# [Source information]
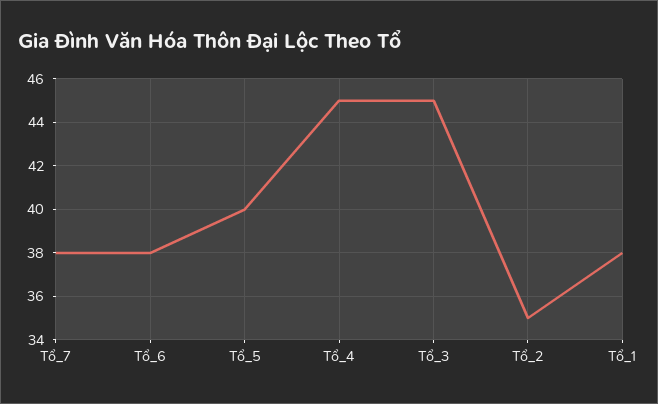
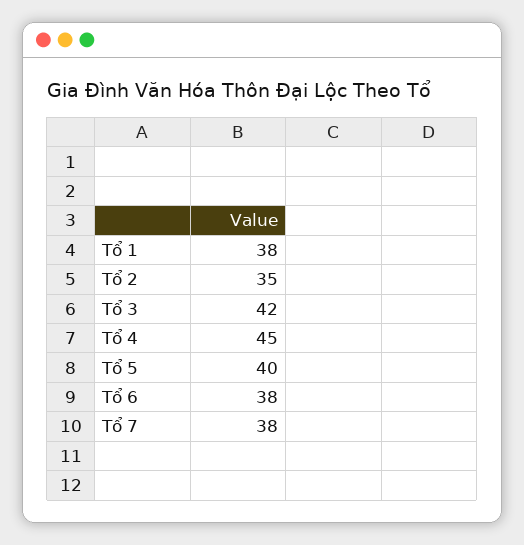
  {
    "Tổ_7": 38,
    "Tổ_6": 38,
    "Tổ_5": 40,
    "Tổ_4": 45,
-   "Tổ_3": 45,
+   "Tổ_3": 42,
    "Tổ_2": 35,
    "Tổ_1": 38
  }

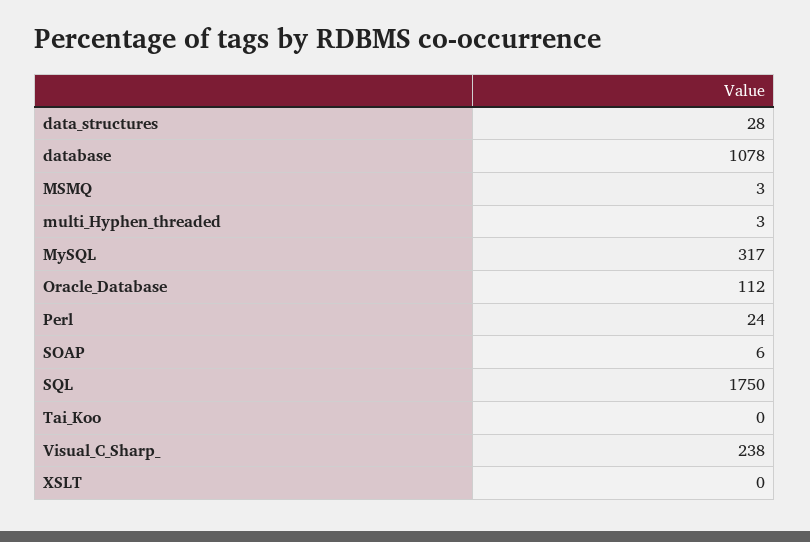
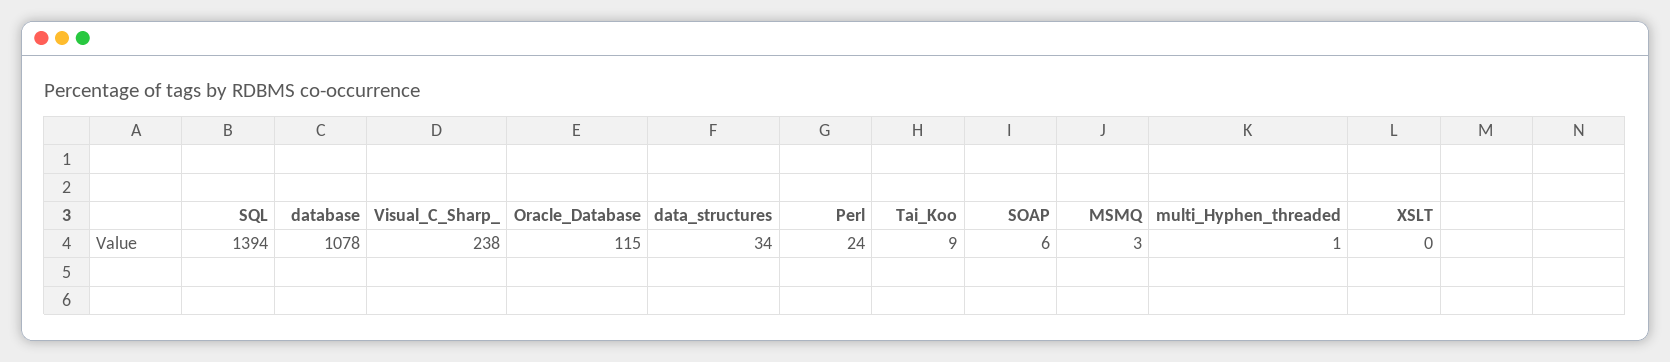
  {
-   "data_structures": 28,
+   "data_structures": 34,
    "database": 1078,
    "MSMQ": 3,
-   "multi_Hyphen_threaded": 3,
+   "multi_Hyphen_threaded": 1,
-   "MySQL": 317,
-   "Oracle_Database": 112,
+   "Oracle_Database": 115,
    "Perl": 24,
    "SOAP": 6,
-   "SQL": 1750,
+   "SQL": 1394,
-   "Tai_Koo": 0,
+   "Tai_Koo": 9,
    "Visual_C_Sharp_": 238,
    "XSLT": 0
  }

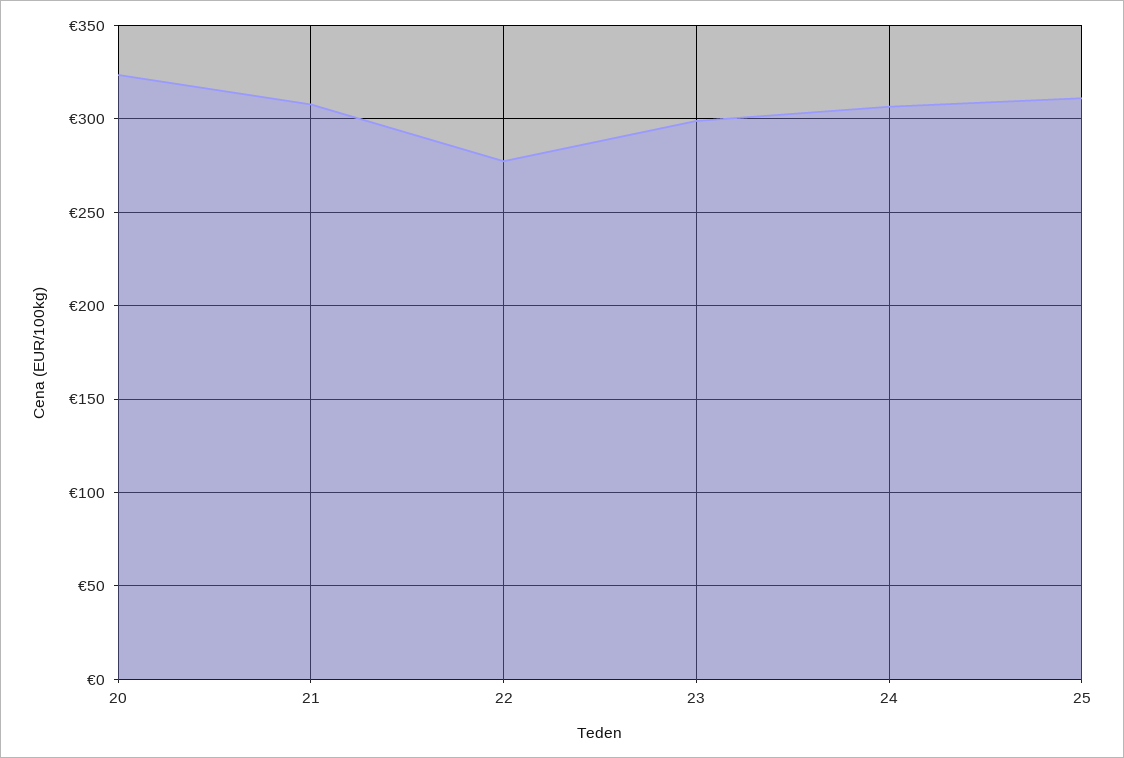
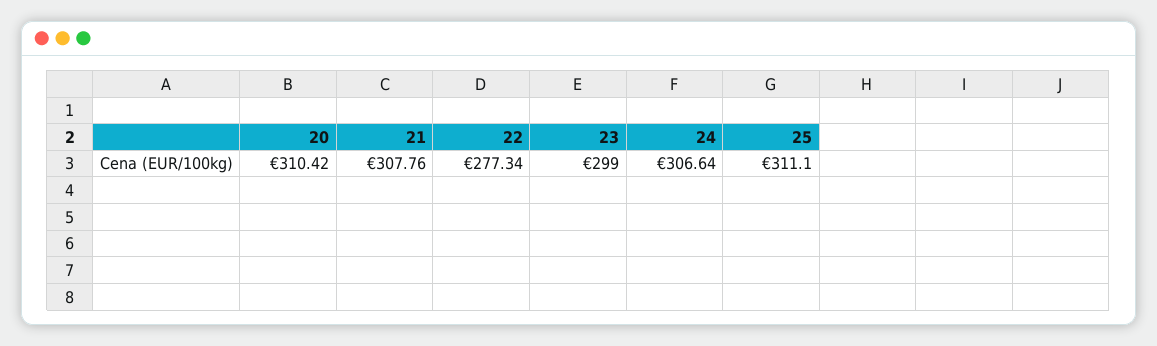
  {
-   "20": 325,
+   "20": 310.42,
    "21": 307.76,
    "22": 277.34,
    "23": 299,
    "24": 306.64,
    "25": 311.1
  }

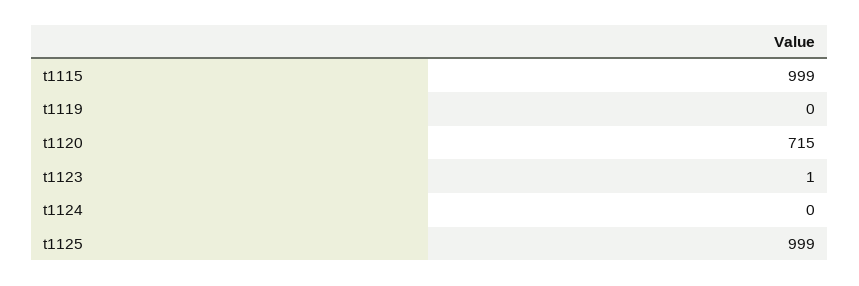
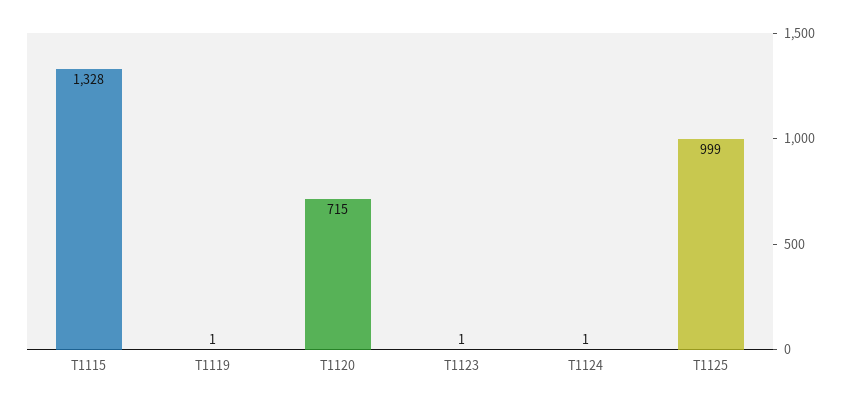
  {
-   "t1115": 999,
+   "t1115": 1328,
-   "t1119": 0,
+   "t1119": 1,
    "t1120": 715,
    "t1123": 1,
-   "t1124": 0,
+   "t1124": 1,
    "t1125": 999
  }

# [Task to carry out]
Apart from the pictures, repeat the data above exactly.

# [Response to the exercise]
  {
    "Tổ_7": 38,
    "Tổ_6": 38,
    "Tổ_5": 40,
    "Tổ_4": 45,
-   "Tổ_3": 45,
+   "Tổ_3": 42,
    "Tổ_2": 35,
    "Tổ_1": 38
  }

  {
-   "data_structures": 28,
+   "data_structures": 34,
    "database": 1078,
    "MSMQ": 3,
-   "multi_Hyphen_threaded": 3,
+   "multi_Hyphen_threaded": 1,
-   "MySQL": 317,
-   "Oracle_Database": 112,
+   "Oracle_Database": 115,
    "Perl": 24,
    "SOAP": 6,
-   "SQL": 1750,
+   "SQL": 1394,
-   "Tai_Koo": 0,
+   "Tai_Koo": 9,
    "Visual_C_Sharp_": 238,
    "XSLT": 0
  }

  {
-   "20": 325,
+   "20": 310.42,
    "21": 307.76,
    "22": 277.34,
    "23": 299,
    "24": 306.64,
    "25": 311.1
  }

  {
-   "t1115": 999,
+   "t1115": 1328,
-   "t1119": 0,
+   "t1119": 1,
    "t1120": 715,
    "t1123": 1,
-   "t1124": 0,
+   "t1124": 1,
    "t1125": 999
  }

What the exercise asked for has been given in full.